Question

I have a calculus question about related rates, pic included

Answer 1

40807 cm³/min

Step-by-step explanation

The tank has the shape of a cone, with a total height of 9 meters and a diameter of 3.5 m - so the radius, which is half the diameter, is 1.75 m. As we can see, the relationship between the height of the cone and the radius is,

`(r)/(h)=(1.75m)/(9m)=(7)/(36)\Rightarrow r=(7)/(36)h`

So the volume of water will be given by,

`V(h)=(1)/(3)(\pi r^2)h=(1)/(3)\cdot\pi\cdot(7^2)/(36^2)h^2\cdot h=(49\pi)/(3888)h^3`

Where h is the height of the water (not the tank).

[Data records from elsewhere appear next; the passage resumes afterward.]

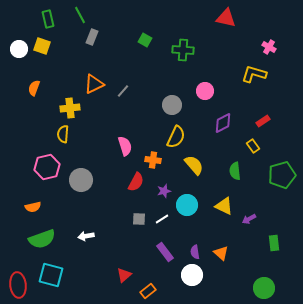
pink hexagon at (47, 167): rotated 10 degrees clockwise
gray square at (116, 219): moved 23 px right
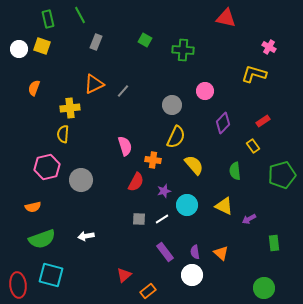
gray rectangle at (92, 37): moved 4 px right, 5 px down
purple diamond at (223, 123): rotated 20 degrees counterclockwise
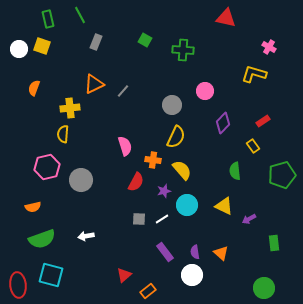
yellow semicircle at (194, 165): moved 12 px left, 5 px down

If we derive this equation, we will find the rate at which the volume of water is changing with time,

`(dV)/(dt)=(49\pi)/(3888)\cdot3h^(3-1)=(49\pi)/(3888)\cdot3h^2=(49\pi)/(1296)h^2`

We want to know what is the change of volume with respect to time, and this is,

`(dV)/(dt)=(dV)/(dt)\cdot(dh)/(dt)`

Because the height also changes with time. We know that this change is 24 cm per minute when the height of the water in the tank is 1 meter (or 100 cm), so we have,

`(dV)/(dt)=(49\pi)/(1296)h^2\cdot(dh)/(dt)=(49\pi)/(1296)\cdot100^2cm^2\cdot(24cm)/(1min)\approx28507cm^3/min`

This is the rate at which the water is increasing in the tank. However, we know that there is a leak at a rate of 12300 cm³/min, which means that in fact the water is being pumped into the tank at a rate of,

`28507cm^3/min+12300cm^3/min=40807cm^3/min`

Hence, the water is being pumped into the tank at a rate of 40807 cm³/min, rounded to the nearest whole cm³/min.